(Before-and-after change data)
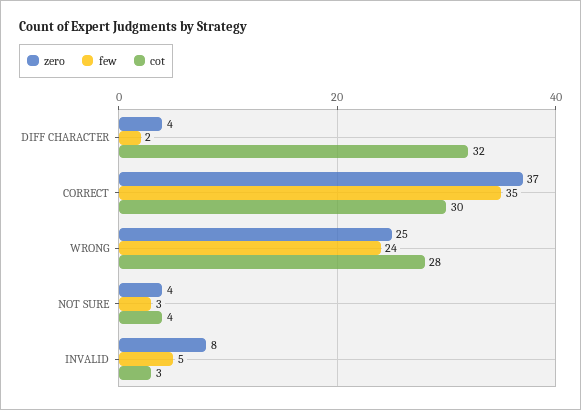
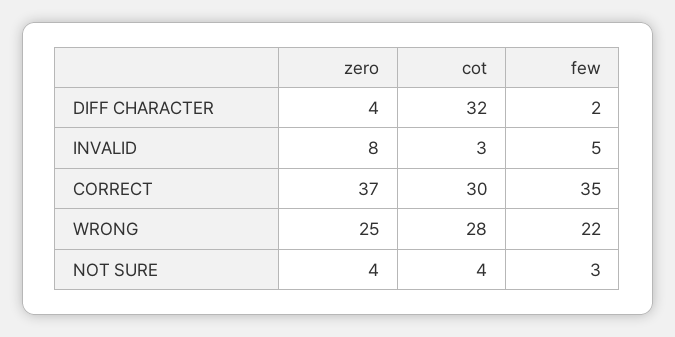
  {
    "zero": {
      "DIFF CHARACTER": 4,
      "CORRECT": 37,
      "WRONG": 25,
      "NOT SURE": 4,
      "INVALID": 8
    },
    "few": {
      "DIFF CHARACTER": 2,
      "CORRECT": 35,
-     "WRONG": 24,
+     "WRONG": 22,
      "NOT SURE": 3,
      "INVALID": 5
    },
    "cot": {
      "DIFF CHARACTER": 32,
      "CORRECT": 30,
      "WRONG": 28,
      "NOT SURE": 4,
      "INVALID": 3
    }
  }

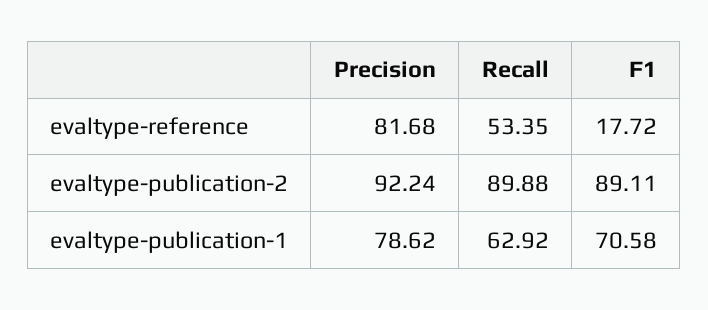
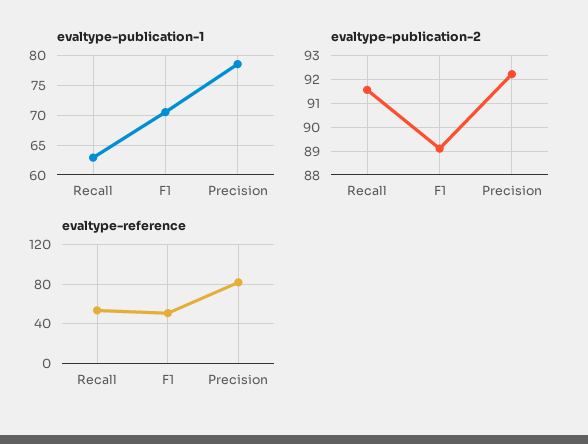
  {
    "evaltype-reference": {
      "Precision": 81.68,
      "Recall": 53.35,
-     "F1": 17.72
+     "F1": 50
    },
    "evaltype-publication-2": {
      "Precision": 92.24,
-     "Recall": 89.88,
+     "Recall": 91.5,
      "F1": 89.11
    },
    "evaltype-publication-1": {
      "Precision": 78.62,
      "Recall": 62.92,
      "F1": 70.58
    }
  }

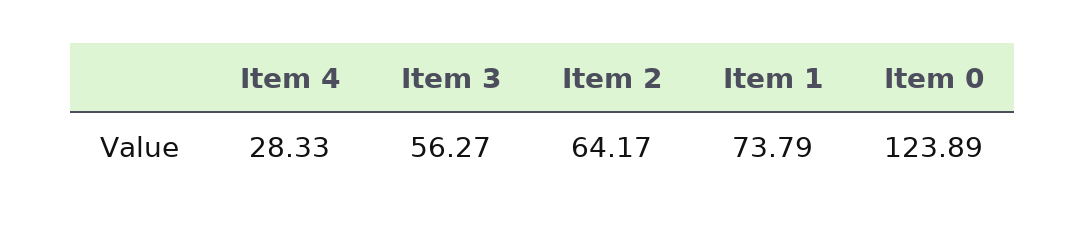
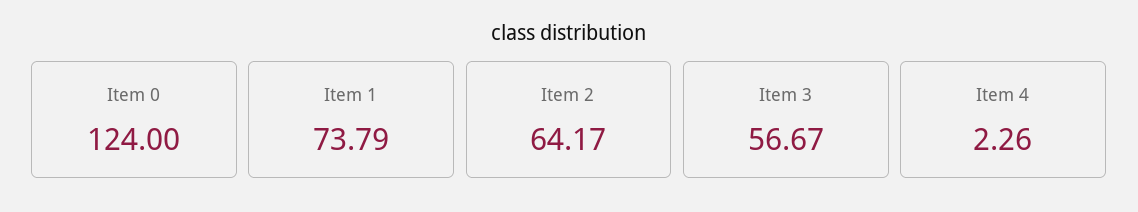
  {
-   "Item 4": 28.33,
+   "Item 4": 2.26,
-   "Item 3": 56.27,
+   "Item 3": 56.67,
    "Item 2": 64.17,
    "Item 1": 73.79,
-   "Item 0": 123.89
+   "Item 0": 124
  }

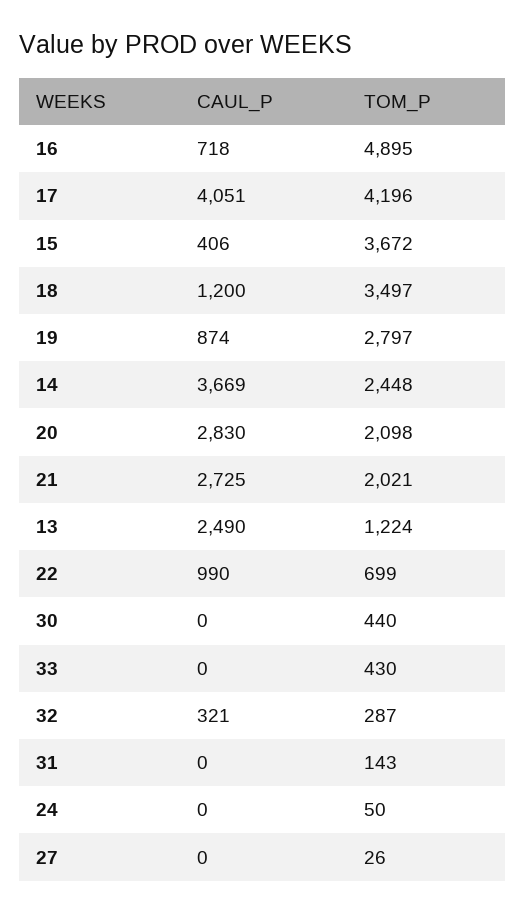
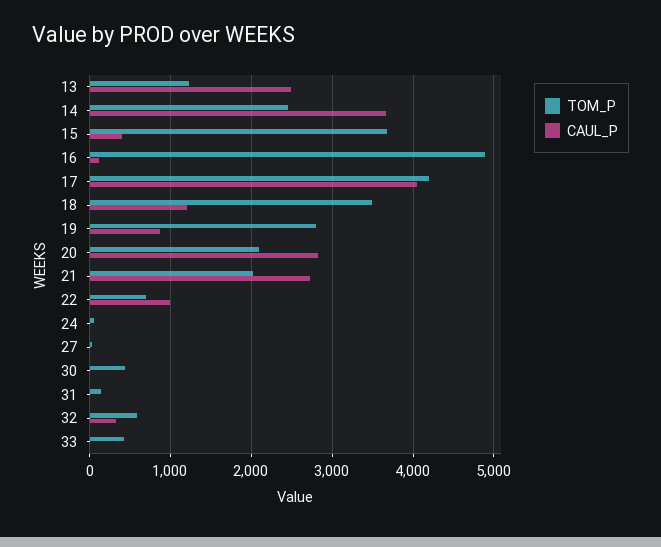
  {
    "CAUL_P": {
-     "16": 718,
+     "16": 100,
      "17": 4051,
      "15": 406,
      "18": 1200,
      "19": 874,
      "14": 3669,
      "20": 2830,
      "21": 2725,
      "13": 2490,
      "22": 990,
      "30": 0,
      "33": 0,
      "32": 321,
      "31": 0,
      "24": 0,
      "27": 0
    },
    "TOM_P": {
      "16": 4895,
      "17": 4196,
      "15": 3672,
      "18": 3497,
      "19": 2797,
      "14": 2448,
      "20": 2098,
      "21": 2021,
      "13": 1224,
      "22": 699,
      "30": 440,
      "33": 430,
-     "32": 287,
+     "32": 600,
      "31": 143,
      "24": 50,
      "27": 26
    }
  }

:: AIM OF THE EXERCISE ::
How many lines in the entries above include the string "Precision"? Answer with the number only.

:: RESPONSE TO THIS TASK ::
3